# Photos of my new Mantis friend ;)



## ReptileLuver729 (Oct 25, 2009)

Hey guys, just joined yesterday so here are the pictures of my newest edition!


----------



## Katnapper (Oct 25, 2009)

Looks like she's a _Stagmomantis sp_. If you're from the Midwest, chances are good she's a _Stagmomantis carolina_.


----------



## ReptileLuver729 (Oct 25, 2009)

Thanks! I am really enjoying him.


----------



## kamakiri (Oct 25, 2009)

ReptileLuver729 said:


> Thanks!

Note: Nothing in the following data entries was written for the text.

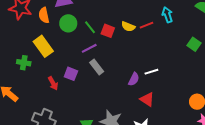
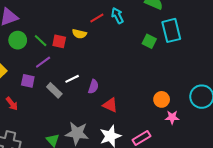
red line: (146, 25) -> (97, 18), moved
gray rectangle: (97, 67) -> (54, 90), moved
white line: (151, 72) -> (72, 79), moved
purple square: (71, 74) -> (28, 81), moved

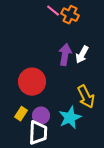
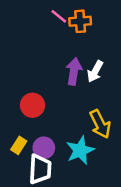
orange cross: (70, 15) -> (80, 21), turned -30
red circle: (32, 82) -> (33, 105), size x0.7

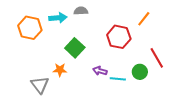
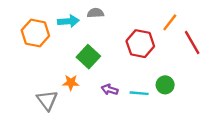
red line: (157, 58) -> (192, 42), moved
purple arrow: (100, 71) -> (110, 90), moved

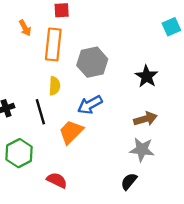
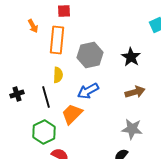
black star: (147, 76) -> (131, 57), moved
brown arrow: (145, 119) -> (135, 92), moved
green hexagon: (19, 153) -> (44, 132), moved

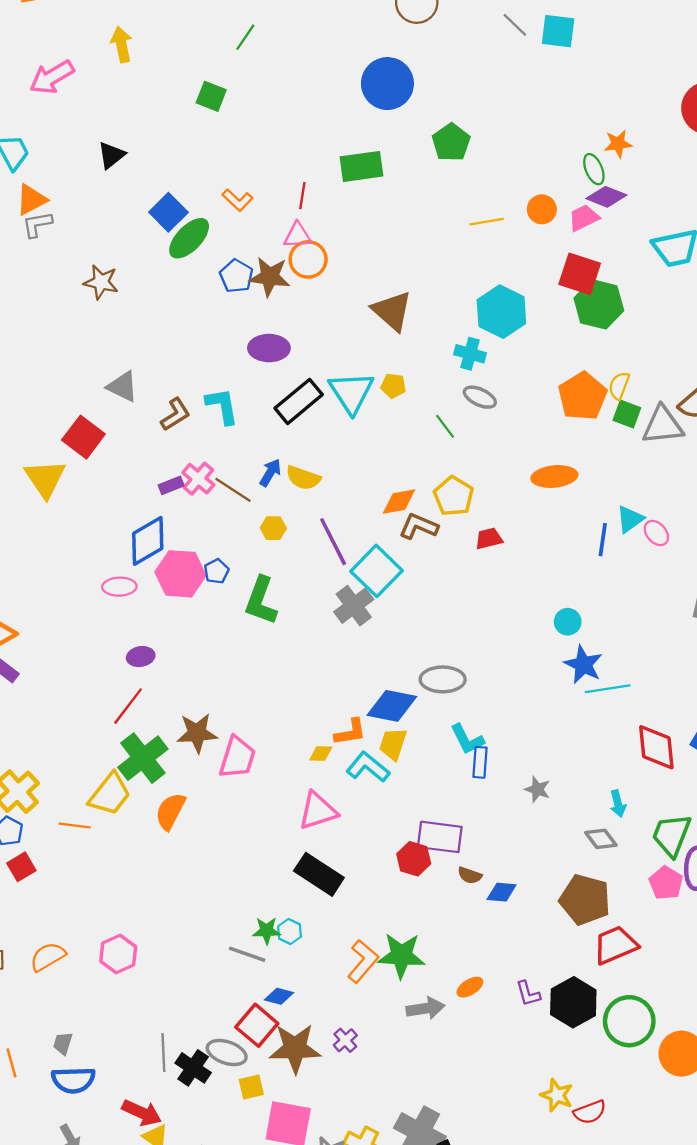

I am really enjoying him.


 :huh: ..but it's a girl! :lol: 

What state did you find her?


----------



## ReptileLuver729 (Oct 25, 2009)

State? You mean the star thing? Sorry I am new to this


----------



## kamakiri (Oct 25, 2009)

ReptileLuver729 said:


> State? You mean the star thing? Sorry I am new to this


Er... I meant which of the 50 states? :lol: She's an adult  

I'm just wondering so we can tell exactly what species she is.


----------



## ReptileLuver729 (Oct 25, 2009)

Sorry...Haha. I assure you that I did do my research, so don't worry! I just don't understand the star/age thing yet...And I got her as a rescue, but I am in Kansas. Since she's an adult how long do you think she has left to live?


----------



## Rick (Oct 25, 2009)

Welcome. She is s. carolina. She may live a couple months or maybe even a bit longer.


----------



## charleyandbecky (Oct 26, 2009)

Welcome! She is lovely. How long have you had her? She could possibly lay an ooth. One of my female s. carolina rescues laid an ooth for me a couple of days after I brought her in.

Rebecca


----------



## ReptileLuver729 (Oct 26, 2009)

Just got her Saturday. Thanks for all the welcomes


----------



## hibiscusmile (Oct 26, 2009)

Wow, nice rescue! Care to tell about it?


----------